10 thoughts on “The Rising Tide Racks All Slides

  1. I’m not John Browning by any stretch of the imagination, but it seems to me that a microstamp would seriously impede the smoothness that a semi-auto depends on to work well.

    I suggest that SWAT teams need to try it first and see how it works.

  2. Great post. I heard the decision might be Monday morning on SCOTUSBlog, but regardless we are on the verge of a great victory. Something I’ve been working for for 15 years; others have been working even longer.

    On the subject of Microstamping, I have the following to say:

    So, here I am a law abiding good-guy and like to target shoot. I have just been to the gun range and fired 50 rounds. I leave those 50 rounds in the trash can with microstamped codes on each case. What stops a criminal from picking up those casings and keeping a couple in his pocket to drop at a crime scene?

    Let’s say he picks up the empty brass casings from 5 or 10 different people. Then he goes and commits a crime.

    At the crime scene, he takes a few shots with his gun, but leaves the microstamped shell casings from the guns of 5 or 10 different gun owners. Now there are shell casings from possibly 5 or 10 people at a crime scene. All of whom are innocent, but will be investigated by police about the crime.

    The lawyer says “ladies and gentlemen of the jury, there are shell casings from 5 different guns traced to 5 different owners at the crime scene.”

    Can you say reasonable doubt?

  3. bubbasan: I agree… to slam a stamp into the round will either require diverting energy from the rest of the cycle of function. Pistols with these microstamps will probably be more likely to jam up as a result. And I can’t imagine how it will be hard at all for a criminal to simply file off the stamp!

    Carnivore: I think that would be counterproductive to the criminal since it would leave more evidence pointing towards the criminal, like witnesses at the range, sign-in sheets, etc.

  4. Scooby – I can see in theory where a VERY small “stamp” in the bolt face, leaving a tiny stamp in the base of the cartridge case, could work without muciking up the action too much, in theory…

  5. Carivore if you are bothering to pick up all of your brass hand it off to someone who reloads.

    Mitch if the stamp is small enough not to interfere it will be small enough to not make an impression in x percentage of rounds fired without any wear or tampering.

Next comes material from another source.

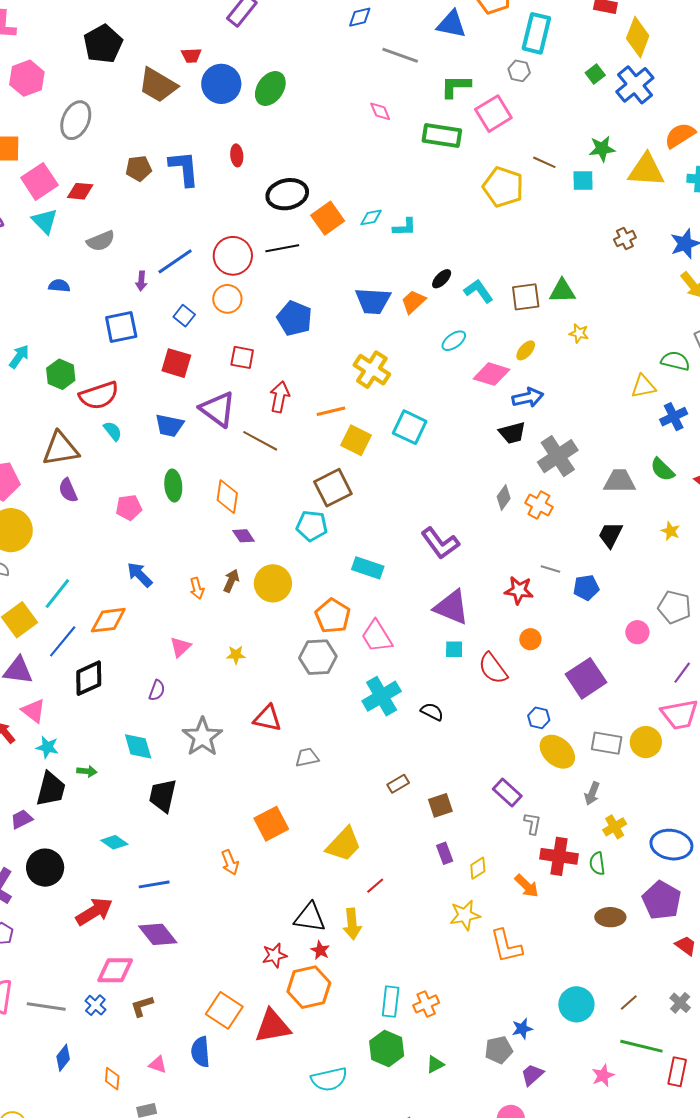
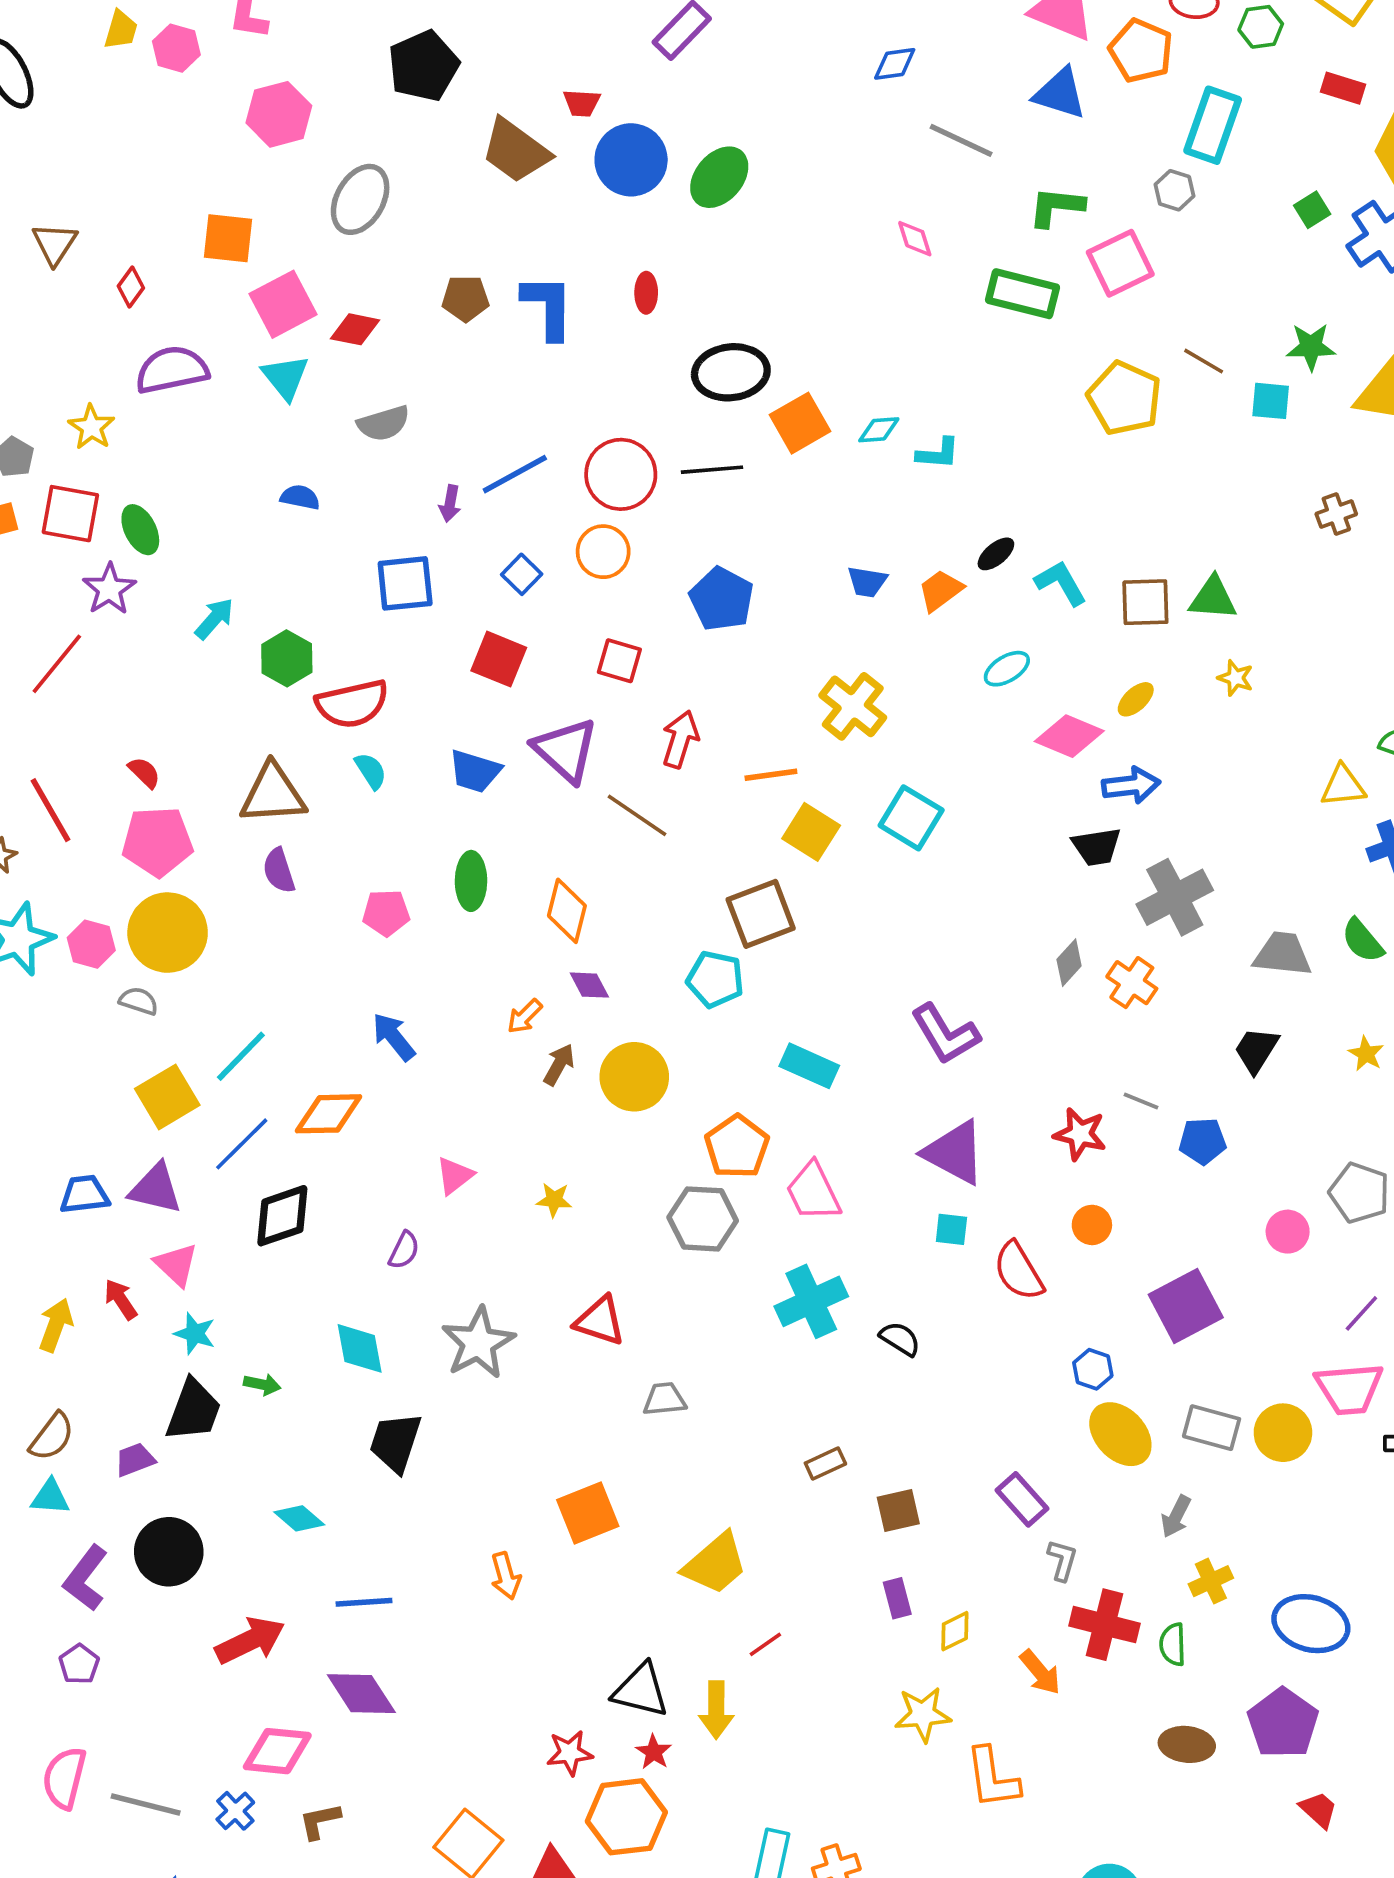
blue trapezoid: (373, 301) -> (867, 582), size x0.6
orange arrow: (197, 588) -> (525, 1016), moved, turned 55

  6. Scooby – I don’t think you are thinking of the possibilities of how a criminal could get spent brass anonymously at hundreds of places around the country. Three of the ranges I go to have brass laying around from multiple shooters. They are public ranges with no sign-in logs or any record of who is there.

    If I have a 45ACP revolver when I commit a crime, but leave brass I picked up from a 45ACP semi-auto at a crime scene, but evidence points to an innocent guy whose brass I picked up, not me.

    jpmn – My point is that I don’t pick up my brass and don’t want to chase after every casing so it is there for someone else to pick up if they wanted to and leave at a crime seen to implicate someone other than themselves.

  7. More to the point Carnivore if I’m a range attendant / employee and every now and again a fellow shows up and offers me $200 for 10lbs of brass and I don’t have to sort it – sure I’ll fill up a bag and give it to him. The drug dealers on the corner where I used to live had revenues in excess of $10k a day, ya gotta know they’ll spend a couple hundred every now and again for “camouflage”.

  8. “ladies and gentlemen of the jury, there are shell casings from 5 different guns traced to 5 different owners at the crime scene.”

    And ballistic testing showed that only the defendant’s gun was used to shoot the victim.

  9. Yes, lots of criminals hang on to their crime weapons long after fleeing the scene so they can be caught with it later. Or if they are even caught its because there is other evidence placing them at the crime like eye witnesses and cameras; nothing of which have anything to do with ballistics. Or are you talking about New York’s Ballistics Database which has yet to lead to a single prosecution?